■ **Auszug**:
◇ ◇ ◇ ◇ ◇

Competition: Vertraute Fremde. Nachbarn in der Geschichte Ignoranz, Akzeptanz oder doch Toleranz? Das Verhältnis zwischen Einheimischen und Vertriebenen nach dem Zweiten Weltkrieg
Klasse 11, Graf-Stauffenberg-Gymnasium, Gymnasium
49080 Osnabrück, Niedersachsen, Deutschland
#2013-0062
Der Großvater von Mareike Janotta floh 1944 aus dem Kreis Hirschberg in Schlesien. Sein Weg führte ihn über mehrere Stationen nach Osnabrück, wo die Familie heute lebt. Mareike Janotta zeigt am Beispiel der Geschichte ihres Großvaters die schwierigen Nachbarschaftsverhältnisse zwischen Vertriebenen und Einheimischen. Dazu recherchierte die Schülerin in der Fachliteratur und interviewte ihren Großvater. Im Vordergrund der Arbeit stehen die schwierigen Ausgangsbedingungen für eine gelungene Nachbarschaft, die von Distanz und gegenseitiger Skepsis geprägt waren und erst viele Jahre nach Kriegsende harmonische Züge gewann. Dabei beleuchtet die Schülerin sowohl die Perspektive der Einheimischen als auch die der in Osnabrück einquartierten Flüchtlinge.

◇ ◇ ◇ ◇ ◇

■ **Einträge**:

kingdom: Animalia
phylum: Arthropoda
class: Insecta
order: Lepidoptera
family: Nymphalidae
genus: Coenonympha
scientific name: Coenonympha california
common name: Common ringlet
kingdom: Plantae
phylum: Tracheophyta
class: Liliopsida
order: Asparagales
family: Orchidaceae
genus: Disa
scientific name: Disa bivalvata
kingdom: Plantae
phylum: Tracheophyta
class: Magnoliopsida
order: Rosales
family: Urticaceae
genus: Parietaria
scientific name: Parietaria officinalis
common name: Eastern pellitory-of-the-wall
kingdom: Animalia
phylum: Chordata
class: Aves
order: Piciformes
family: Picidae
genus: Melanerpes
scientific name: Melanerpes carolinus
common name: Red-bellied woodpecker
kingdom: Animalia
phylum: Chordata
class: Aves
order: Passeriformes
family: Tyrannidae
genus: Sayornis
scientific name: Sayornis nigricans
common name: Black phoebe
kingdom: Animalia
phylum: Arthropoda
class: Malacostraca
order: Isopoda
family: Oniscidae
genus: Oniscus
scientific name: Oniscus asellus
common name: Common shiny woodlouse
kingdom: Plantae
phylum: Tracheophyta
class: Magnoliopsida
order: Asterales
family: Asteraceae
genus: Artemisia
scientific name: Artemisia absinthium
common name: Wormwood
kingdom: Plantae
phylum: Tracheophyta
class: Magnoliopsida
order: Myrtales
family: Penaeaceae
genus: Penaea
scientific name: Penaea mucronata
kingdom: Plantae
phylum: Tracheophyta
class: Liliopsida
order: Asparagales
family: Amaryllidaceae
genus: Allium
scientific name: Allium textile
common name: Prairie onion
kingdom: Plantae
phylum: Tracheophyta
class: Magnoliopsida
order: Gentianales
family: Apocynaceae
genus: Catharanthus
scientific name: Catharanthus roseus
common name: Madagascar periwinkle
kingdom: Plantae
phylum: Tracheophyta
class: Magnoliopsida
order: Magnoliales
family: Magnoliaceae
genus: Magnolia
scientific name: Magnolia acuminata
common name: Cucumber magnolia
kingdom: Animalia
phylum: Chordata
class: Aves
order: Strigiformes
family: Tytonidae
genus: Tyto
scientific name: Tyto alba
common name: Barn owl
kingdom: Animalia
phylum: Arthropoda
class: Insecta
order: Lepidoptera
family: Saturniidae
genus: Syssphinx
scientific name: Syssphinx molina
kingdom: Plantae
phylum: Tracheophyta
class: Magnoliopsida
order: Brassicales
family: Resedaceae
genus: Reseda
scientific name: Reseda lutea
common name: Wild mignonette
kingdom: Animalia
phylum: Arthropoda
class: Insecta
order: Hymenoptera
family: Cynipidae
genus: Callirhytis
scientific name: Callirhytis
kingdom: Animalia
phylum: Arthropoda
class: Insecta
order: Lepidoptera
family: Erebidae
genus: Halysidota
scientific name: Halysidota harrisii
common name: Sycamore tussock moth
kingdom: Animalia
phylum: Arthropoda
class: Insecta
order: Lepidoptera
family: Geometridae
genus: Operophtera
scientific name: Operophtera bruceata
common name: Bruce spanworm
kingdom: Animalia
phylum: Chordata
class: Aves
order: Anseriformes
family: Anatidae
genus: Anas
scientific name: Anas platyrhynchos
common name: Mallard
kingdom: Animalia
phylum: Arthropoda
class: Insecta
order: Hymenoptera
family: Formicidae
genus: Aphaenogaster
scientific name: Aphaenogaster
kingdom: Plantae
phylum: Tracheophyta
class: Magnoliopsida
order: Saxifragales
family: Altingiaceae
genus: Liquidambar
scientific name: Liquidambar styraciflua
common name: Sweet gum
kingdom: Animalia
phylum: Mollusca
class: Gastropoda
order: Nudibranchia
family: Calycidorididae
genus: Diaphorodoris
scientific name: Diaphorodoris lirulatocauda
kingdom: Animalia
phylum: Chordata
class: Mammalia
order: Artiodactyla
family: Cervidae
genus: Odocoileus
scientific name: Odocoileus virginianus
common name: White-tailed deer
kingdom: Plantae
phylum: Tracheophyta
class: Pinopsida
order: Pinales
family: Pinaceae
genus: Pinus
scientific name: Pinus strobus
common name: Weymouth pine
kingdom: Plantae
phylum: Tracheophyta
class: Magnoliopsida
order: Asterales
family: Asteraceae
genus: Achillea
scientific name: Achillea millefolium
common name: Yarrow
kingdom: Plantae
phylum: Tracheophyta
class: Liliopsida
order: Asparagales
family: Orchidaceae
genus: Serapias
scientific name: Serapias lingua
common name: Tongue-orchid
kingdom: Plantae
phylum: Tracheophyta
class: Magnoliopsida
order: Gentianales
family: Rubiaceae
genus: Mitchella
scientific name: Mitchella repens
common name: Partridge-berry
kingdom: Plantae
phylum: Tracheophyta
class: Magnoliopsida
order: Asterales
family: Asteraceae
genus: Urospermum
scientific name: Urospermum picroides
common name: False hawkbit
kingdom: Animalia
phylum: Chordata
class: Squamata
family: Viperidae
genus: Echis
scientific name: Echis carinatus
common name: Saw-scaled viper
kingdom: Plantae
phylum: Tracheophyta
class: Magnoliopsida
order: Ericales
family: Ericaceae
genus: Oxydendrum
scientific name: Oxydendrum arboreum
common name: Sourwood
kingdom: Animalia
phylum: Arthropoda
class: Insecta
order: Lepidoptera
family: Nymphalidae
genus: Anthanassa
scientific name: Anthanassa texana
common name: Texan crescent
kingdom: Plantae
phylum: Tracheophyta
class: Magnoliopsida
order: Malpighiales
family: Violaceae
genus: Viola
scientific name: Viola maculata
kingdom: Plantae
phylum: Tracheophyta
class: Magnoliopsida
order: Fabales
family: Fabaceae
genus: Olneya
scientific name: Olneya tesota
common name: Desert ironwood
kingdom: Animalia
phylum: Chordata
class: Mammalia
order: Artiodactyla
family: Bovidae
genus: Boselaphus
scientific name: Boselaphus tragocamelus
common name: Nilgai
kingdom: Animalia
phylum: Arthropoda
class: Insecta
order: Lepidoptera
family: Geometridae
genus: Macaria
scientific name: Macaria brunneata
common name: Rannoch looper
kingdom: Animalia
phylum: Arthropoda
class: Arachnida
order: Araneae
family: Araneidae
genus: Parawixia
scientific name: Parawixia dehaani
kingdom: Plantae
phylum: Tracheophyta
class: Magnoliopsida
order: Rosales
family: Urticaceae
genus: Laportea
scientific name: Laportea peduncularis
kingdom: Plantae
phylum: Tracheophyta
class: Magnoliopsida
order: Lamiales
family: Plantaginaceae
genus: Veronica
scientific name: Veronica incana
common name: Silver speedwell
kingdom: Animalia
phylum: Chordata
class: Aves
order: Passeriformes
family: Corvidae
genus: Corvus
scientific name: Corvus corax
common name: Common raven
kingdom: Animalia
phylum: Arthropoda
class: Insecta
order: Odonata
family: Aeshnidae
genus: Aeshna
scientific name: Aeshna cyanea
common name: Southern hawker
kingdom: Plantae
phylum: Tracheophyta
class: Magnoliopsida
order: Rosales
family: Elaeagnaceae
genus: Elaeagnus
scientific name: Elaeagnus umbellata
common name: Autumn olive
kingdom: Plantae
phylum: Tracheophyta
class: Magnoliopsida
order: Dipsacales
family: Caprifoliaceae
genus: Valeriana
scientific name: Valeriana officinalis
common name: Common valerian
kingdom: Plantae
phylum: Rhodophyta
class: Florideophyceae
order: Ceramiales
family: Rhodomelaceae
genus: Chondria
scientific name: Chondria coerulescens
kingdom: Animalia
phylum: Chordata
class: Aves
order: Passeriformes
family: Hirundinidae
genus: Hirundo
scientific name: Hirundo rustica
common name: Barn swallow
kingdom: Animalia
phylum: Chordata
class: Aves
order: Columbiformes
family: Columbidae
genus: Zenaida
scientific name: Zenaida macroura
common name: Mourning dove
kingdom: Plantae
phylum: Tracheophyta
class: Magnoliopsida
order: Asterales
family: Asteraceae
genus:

◇ ◇ ◇ ◇ ◇

■ **Aufgabe**: Liste alle Ortsnamen und geografischen Bezeichnungen auf, die der Auszug über Einheimische und Vertriebene nennt. Nenne jede nur einmal.

■ **Ergebnis**: Kreis Hirschberg, Schlesien, Osnabrück, Niedersachsen, Deutschland